Tüm bunlara rağmen kendi kültür ve inanç temellerini korumak hiç kolay değil. Hele hele kafalar karışık, yürekler ayrık ise yeniden ayağa kalkmak, öncelikle “Rabbim, kalbimi dinin üzere sabit kıl!” noktasından başlayarak, tüm narsist tavırları bırakıp, karşılaşacağımız herhangi bir zorluk karşısında dizlerimizin bağı çözülmeden ayakta ve dimdik durma cehdinde olmayı gerektiriyor. Elimizdeki nimetin başlı başına ilahi bir yardım olduğunu, “Hep birlikte Allah’ın ipine (Kur’ân’a) sımsıkı sarılın. Parçalanıp bölünmeyin. Allah’ın size olan nimetini hatırlayın. Hani sizler birbirinize düşmanlar idiniz de O, kalplerinizi birleştirmişti. İşte O’nun bu nimeti sayesinde kardeşler olmuştunuz. Yine siz, bir ateş çukurunun tam kenarında idiniz de O sizi oradan kurtarmıştı. İşte Allah size ayetlerini böyle apaçık bildiriyor ki doğru yola eresiniz.” Âl-i İmran suresinin 103. ayetinden rahatlıkla anlayabildiğimiz halde, bunun getirdiği sorumluluğu unutmuş insanlar durumuna düşmek ne denli tehlikeli olduğu, izahı gerektirmeyecek kadar açıktır. Bu durum tevhid eksenli tüm inanç toplumları için geçerlidir.

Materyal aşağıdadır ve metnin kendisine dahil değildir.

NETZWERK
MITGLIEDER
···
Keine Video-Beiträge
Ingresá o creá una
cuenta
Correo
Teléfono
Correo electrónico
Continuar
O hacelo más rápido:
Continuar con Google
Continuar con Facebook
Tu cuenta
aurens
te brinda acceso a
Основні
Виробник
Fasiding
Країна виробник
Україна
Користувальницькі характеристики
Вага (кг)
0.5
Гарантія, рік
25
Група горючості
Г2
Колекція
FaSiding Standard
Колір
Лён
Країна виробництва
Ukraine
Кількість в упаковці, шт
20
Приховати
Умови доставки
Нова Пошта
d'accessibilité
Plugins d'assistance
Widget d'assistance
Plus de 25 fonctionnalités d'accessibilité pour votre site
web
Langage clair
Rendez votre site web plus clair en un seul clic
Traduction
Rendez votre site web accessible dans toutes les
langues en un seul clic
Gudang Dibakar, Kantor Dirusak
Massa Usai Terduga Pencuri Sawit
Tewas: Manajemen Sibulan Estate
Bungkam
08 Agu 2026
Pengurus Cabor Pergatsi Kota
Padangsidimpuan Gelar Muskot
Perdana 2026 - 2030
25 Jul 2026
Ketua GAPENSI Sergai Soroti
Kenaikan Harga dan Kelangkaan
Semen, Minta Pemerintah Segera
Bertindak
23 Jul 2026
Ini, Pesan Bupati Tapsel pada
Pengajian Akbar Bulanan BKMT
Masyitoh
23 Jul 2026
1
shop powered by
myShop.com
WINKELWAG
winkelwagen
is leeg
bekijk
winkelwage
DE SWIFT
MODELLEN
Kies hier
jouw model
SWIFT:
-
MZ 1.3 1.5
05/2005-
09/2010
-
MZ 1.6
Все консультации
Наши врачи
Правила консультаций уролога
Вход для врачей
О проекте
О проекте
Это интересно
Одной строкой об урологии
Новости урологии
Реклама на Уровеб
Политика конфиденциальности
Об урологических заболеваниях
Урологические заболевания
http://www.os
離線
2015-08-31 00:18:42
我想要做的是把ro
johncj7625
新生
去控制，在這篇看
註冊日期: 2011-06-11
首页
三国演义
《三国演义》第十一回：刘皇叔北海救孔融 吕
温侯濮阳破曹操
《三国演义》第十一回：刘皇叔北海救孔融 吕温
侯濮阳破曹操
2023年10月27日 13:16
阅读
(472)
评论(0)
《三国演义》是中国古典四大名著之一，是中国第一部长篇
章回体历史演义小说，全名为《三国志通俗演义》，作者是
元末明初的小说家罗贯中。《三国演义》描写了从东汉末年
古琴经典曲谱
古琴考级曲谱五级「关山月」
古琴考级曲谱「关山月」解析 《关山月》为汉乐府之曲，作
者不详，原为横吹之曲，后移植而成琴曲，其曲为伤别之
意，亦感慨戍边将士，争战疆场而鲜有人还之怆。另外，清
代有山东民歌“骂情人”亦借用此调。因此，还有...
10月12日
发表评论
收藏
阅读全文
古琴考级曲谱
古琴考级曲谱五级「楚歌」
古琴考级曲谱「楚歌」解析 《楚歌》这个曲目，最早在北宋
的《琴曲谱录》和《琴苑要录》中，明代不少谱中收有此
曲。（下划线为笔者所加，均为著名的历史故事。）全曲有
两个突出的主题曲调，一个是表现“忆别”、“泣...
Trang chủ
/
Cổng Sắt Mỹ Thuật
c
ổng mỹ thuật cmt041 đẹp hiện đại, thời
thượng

İslam’ın tüm insanlığa gönderildiği mutlak gerçeği hakkıyla göz önünde bulundurulursa, teferruatta birbirini yiyen toplulukların birbirlerini ve gerçekte kendilerini kandırmadan, aynı inanç dünyasına mensup olduklarını ise asla unutmadan yani verilecek bir hesabın olduğunu ve hesap merciinin de Allah (c.c.) olduğunu unutmadan, herkesin gelip geçtiği şu dünyada büyük bir titizlikle yüksek akıl ve kalp (akl-ı selim) neyi gerektiriyorsa ona göre hareket etmeleri kaçınılmaz olduğu açıkça görülmektedir. Kalpleri Allah (c.c.) birleştiriyorsa, bugünkü halimizin ne kadarının bizden kaynaklandığının muhasebesi her akıl ve iman sahibinin üzerinde durması gereken bir gerçektir. İnsanları kamplara bölüp sonra da onları kavga ettiren bir kurnazlığa teşne olmak bu topraklarda yaşayan insanların tarihsel macerasına, irfanî birikimine ve hayat tecrübesine taban tabana zıt olduğu gibi, “kurt dumanlı havayı sever” misali, mevcut durumun istismarına abanmak, işin başında bir niyet bozukluğu, amaçlanmış bir fitne değildir de nedir!.. Bizler aynı renkte küçük oklarla birbirine saldırırken, bir arada kavga etmemizi fırsat bilen düşmanın, hazır bir arada iken bunları topluca yok edelim gülleleriyle yok olmak, içinde güya iyi niyet olsa bile, çok büyük bir merhametsizlik, adı konmamış bir ferasetsizlik ve herkesi ateşe atmak değildir de nedir?.. Artık bu saçmalıklarla kaybedecek ne zamanımız ne canımız ne de toprağımız var… Oysa tüm bunları birbirimizi kaybetmemek için imar eylemiş değil miydik?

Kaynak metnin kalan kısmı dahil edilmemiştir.